## Your goal
Return the entries verbatim and drop every picture.

## Dataset

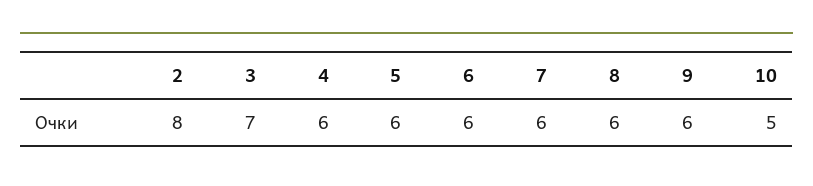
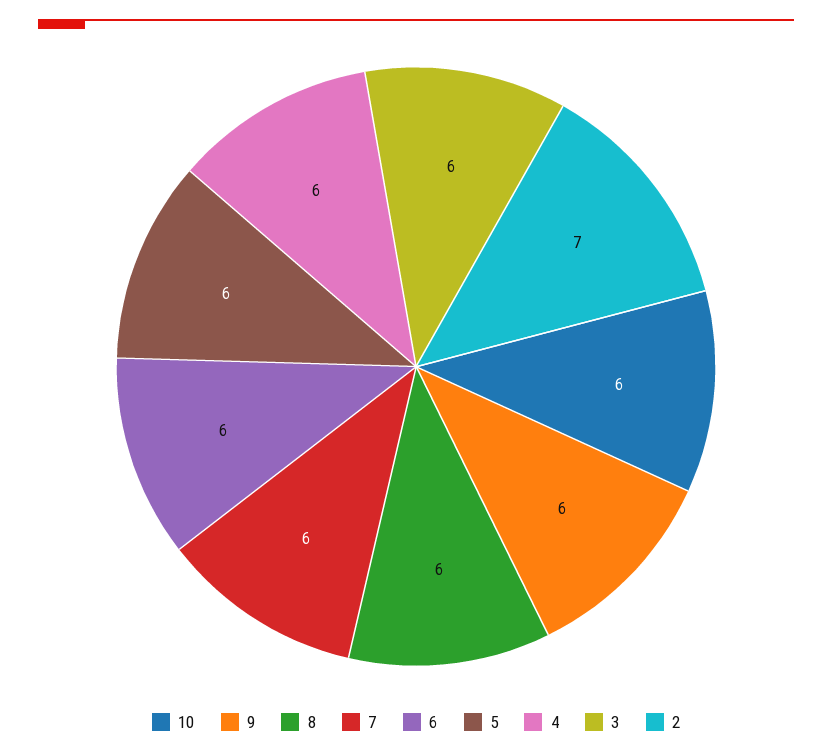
  {
-   "2": 8,
+   "2": 7,
-   "3": 7,
+   "3": 6,
    "4": 6,
    "5": 6,
    "6": 6,
    "7": 6,
    "8": 6,
    "9": 6,
-   "10": 5
+   "10": 6
  }

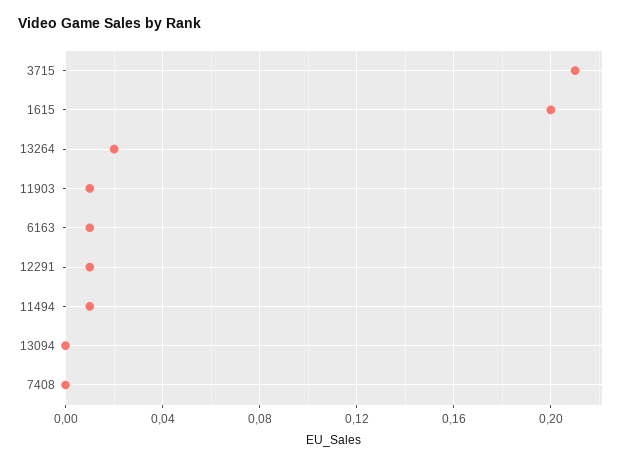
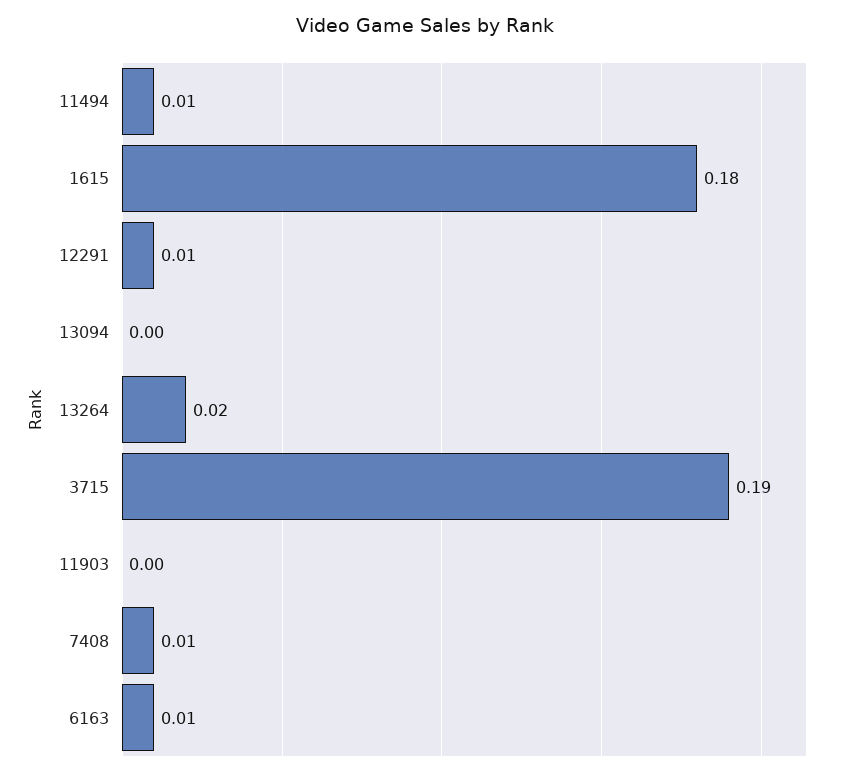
  {
-   "3715": 0.21,
+   "3715": 0.19,
-   "1615": 0.2,
+   "1615": 0.18,
    "13264": 0.02,
-   "11903": 0.01,
+   "11903": 0,
    "6163": 0.01,
    "12291": 0.01,
    "11494": 0.01,
    "13094": 0,
-   "7408": 0
+   "7408": 0.01
  }

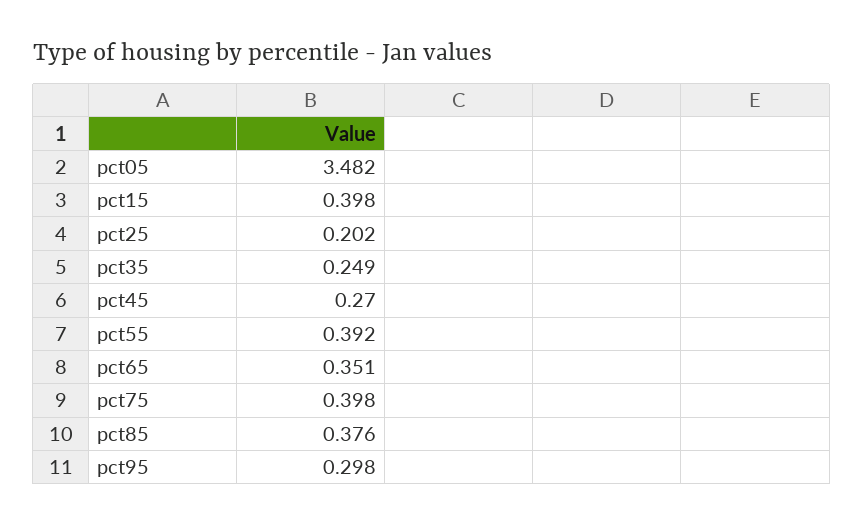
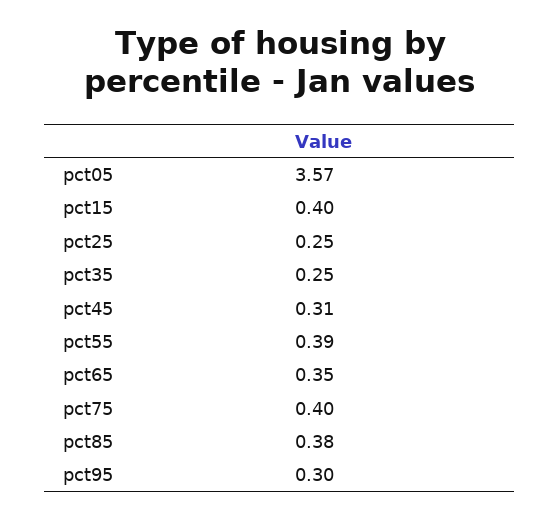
  {
-   "pct05": 3.482,
+   "pct05": 3.57,
    "pct15": 0.398,
-   "pct25": 0.202,
+   "pct25": 0.25,
    "pct35": 0.249,
-   "pct45": 0.27,
+   "pct45": 0.31,
    "pct55": 0.392,
    "pct65": 0.351,
    "pct75": 0.398,
    "pct85": 0.376,
    "pct95": 0.298
  }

## Solved problem
  {
-   "2": 8,
+   "2": 7,
-   "3": 7,
+   "3": 6,
    "4": 6,
    "5": 6,
    "6": 6,
    "7": 6,
    "8": 6,
    "9": 6,
-   "10": 5
+   "10": 6
  }

  {
-   "3715": 0.21,
+   "3715": 0.19,
-   "1615": 0.2,
+   "1615": 0.18,
    "13264": 0.02,
-   "11903": 0.01,
+   "11903": 0,
    "6163": 0.01,
    "12291": 0.01,
    "11494": 0.01,
    "13094": 0,
-   "7408": 0
+   "7408": 0.01
  }

  {
-   "pct05": 3.482,
+   "pct05": 3.57,
    "pct15": 0.398,
-   "pct25": 0.202,
+   "pct25": 0.25,
    "pct35": 0.249,
-   "pct45": 0.27,
+   "pct45": 0.31,
    "pct55": 0.392,
    "pct65": 0.351,
    "pct75": 0.398,
    "pct85": 0.376,
    "pct95": 0.298
  }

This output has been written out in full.